Powerful performances overcome some directorial issues
by Stuart Munro
These scenes often required new bits of musical dialogue, and it is a credit to the writers that these new sections always worked.
The screenplay by original authors Alain Boublil, Claude-Michel Schönberg and Herbert Kretzmer, as well as English screenwriter and playwright William Nicholson, thankfully, maintains most of the sung material, including a lot of the recitative; what is removed is done so because the information can more easily be shown on screen than on stage. The decisions for what to cut and what to keep are usually smart and well considered. A few songs have been moved around, sometimes working well (“I dreamed a dream,” “Stars”), and sometimes not (“On my own”). Moreover, the screenwriters had the opportunity to include elements from the novel which didn’t make it into the stage adaptation: most noticeably the sojourn at the convent after Valjean rescues Cosette, but also the inclusion of Marius’s grandfather, the pulling of Fantine’s teeth, and the funeral of General Lamarque as the catalyst for the rebellion. These scenes often required new bits of musical dialogue, and it is a credit to the writers that these new sections always worked.
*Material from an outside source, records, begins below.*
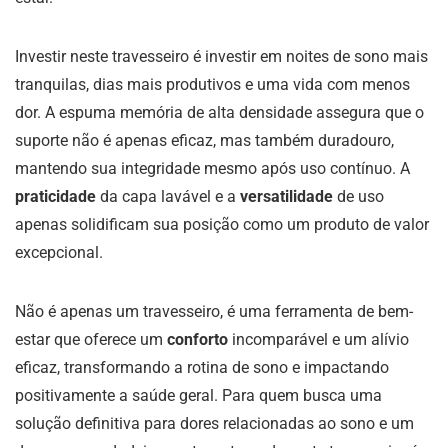
Investir neste travesseiro é investir em noites de sono mais
tranquilas, dias mais produtivos e uma vida com menos
dor. A espuma memória de alta densidade assegura que o
suporte não é apenas eficaz, mas também duradouro,
mantendo sua integridade mesmo após uso contínuo. A
praticidade
da capa lavável e a
versatilidade
de uso
apenas solidificam sua posição como um produto de valor
excepcional.
Não é apenas um travesseiro, é uma ferramenta de bem-
estar que oferece um
conforto
incomparável e um alívio
eficaz, transformando a rotina de sono e impactando
positivamente a saúde geral. Para quem busca uma
solução definitiva para dores relacionadas ao sono e um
Additionally, a new song, “Suddenly,” has been written for Valjean for the moment after he rescues Cosette and is easily one of the most successful additions seen in a movie musical since EVITA’s “You must love me.”
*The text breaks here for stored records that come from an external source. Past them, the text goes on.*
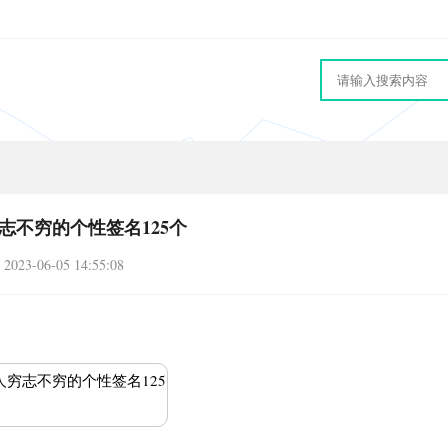
志不穷的个性签名125个
2023-06-05 14:55:08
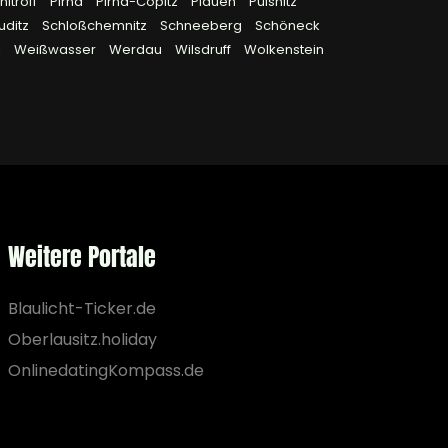
ltroff
Pirna
Pirna-Copitz
Plauen
Pulsnitz
uditz
Schloßchemnitz
Schneeberg
Schöneck
l
Weißwasser
Werdau
Wilsdruff
Wolkenstein
Weitere Portale
Blaulicht-Ticker.de
Oberlausitz.holiday
OnlinedatingKompass.de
Helming this massive undertaking is director Tom Hooper, best known for “The King’s Speech.” Aside from assembling a stunning cast, Hooper has overseen an impressive design; his Paris is dirty and dingy, and the desperation of the characters singing “Look down . . .” or “At the end of the day . . .” easily flies off the screen to reach the audience. Hooper uses a lot of close-ups (one could argue too many close-ups) which, more often than not, succeed in making this larger than life musical a more personal affair – the trade off is that some of the epic nature of the score is lost, and numbers like “One day more” and “Do you hear the people sing?” fall a little flat. The decision in this film to use live singing in every take (instead of lip-synching to a prerecorded track) has paid off brilliantly. There is a clear connection to the text here that I’m not sure I’ve ever seen in a movie musical before. With a little luck, this practice will become the new standard.